[Dataset excerpts]
◆ ◆ ◆ ◆ ◆
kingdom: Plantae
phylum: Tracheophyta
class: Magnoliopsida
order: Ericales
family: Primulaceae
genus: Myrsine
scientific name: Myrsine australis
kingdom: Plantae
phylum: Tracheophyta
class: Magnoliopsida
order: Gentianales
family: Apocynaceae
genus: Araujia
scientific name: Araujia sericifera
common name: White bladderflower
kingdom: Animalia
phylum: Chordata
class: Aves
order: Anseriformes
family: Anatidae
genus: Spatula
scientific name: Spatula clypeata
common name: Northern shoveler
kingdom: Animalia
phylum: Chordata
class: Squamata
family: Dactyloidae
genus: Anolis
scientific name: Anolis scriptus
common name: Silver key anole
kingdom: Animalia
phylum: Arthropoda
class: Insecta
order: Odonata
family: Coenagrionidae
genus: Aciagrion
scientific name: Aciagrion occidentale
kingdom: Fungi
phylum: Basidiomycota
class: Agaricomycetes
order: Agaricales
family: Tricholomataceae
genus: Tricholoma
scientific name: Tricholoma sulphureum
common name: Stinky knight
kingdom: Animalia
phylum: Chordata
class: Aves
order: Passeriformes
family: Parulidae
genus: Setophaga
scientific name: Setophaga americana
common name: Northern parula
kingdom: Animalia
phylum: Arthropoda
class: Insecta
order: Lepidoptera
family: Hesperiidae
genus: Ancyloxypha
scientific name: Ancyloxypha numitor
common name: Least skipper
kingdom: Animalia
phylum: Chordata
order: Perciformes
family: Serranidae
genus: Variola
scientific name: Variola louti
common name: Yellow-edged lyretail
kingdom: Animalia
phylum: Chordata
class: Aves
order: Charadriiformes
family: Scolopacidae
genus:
◆ ◆ ◆ ◆ ◆
== Directions ==
Copy out every line of the listing above, keeping each word and spelling unchanged.

== Correct response ==
kingdom: Plantae
phylum: Tracheophyta
class: Magnoliopsida
order: Ericales
family: Primulaceae
genus: Myrsine
scientific name: Myrsine australis
kingdom: Plantae
phylum: Tracheophyta
class: Magnoliopsida
order: Gentianales
family: Apocynaceae
genus: Araujia
scientific name: Araujia sericifera
common name: White bladderflower
kingdom: Animalia
phylum: Chordata
class: Aves
order: Anseriformes
family: Anatidae
genus: Spatula
scientific name: Spatula clypeata
common name: Northern shoveler
kingdom: Animalia
phylum: Chordata
class: Squamata
family: Dactyloidae
genus: Anolis
scientific name: Anolis scriptus
common name: Silver key anole
kingdom: Animalia
phylum: Arthropoda
class: Insecta
order: Odonata
family: Coenagrionidae
genus: Aciagrion
scientific name: Aciagrion occidentale
kingdom: Fungi
phylum: Basidiomycota
class: Agaricomycetes
order: Agaricales
family: Tricholomataceae
genus: Tricholoma
scientific name: Tricholoma sulphureum
common name: Stinky knight
kingdom: Animalia
phylum: Chordata
class: Aves
order: Passeriformes
family: Parulidae
genus: Setophaga
scientific name: Setophaga americana
common name: Northern parula
kingdom: Animalia
phylum: Arthropoda
class: Insecta
order: Lepidoptera
family: Hesperiidae
genus: Ancyloxypha
scientific name: Ancyloxypha numitor
common name: Least skipper
kingdom: Animalia
phylum: Chordata
order: Perciformes
family: Serranidae
genus: Variola
scientific name: Variola louti
common name: Yellow-edged lyretail
kingdom: Animalia
phylum: Chordata
class: Aves
order: Charadriiformes
family: Scolopacidae
genus:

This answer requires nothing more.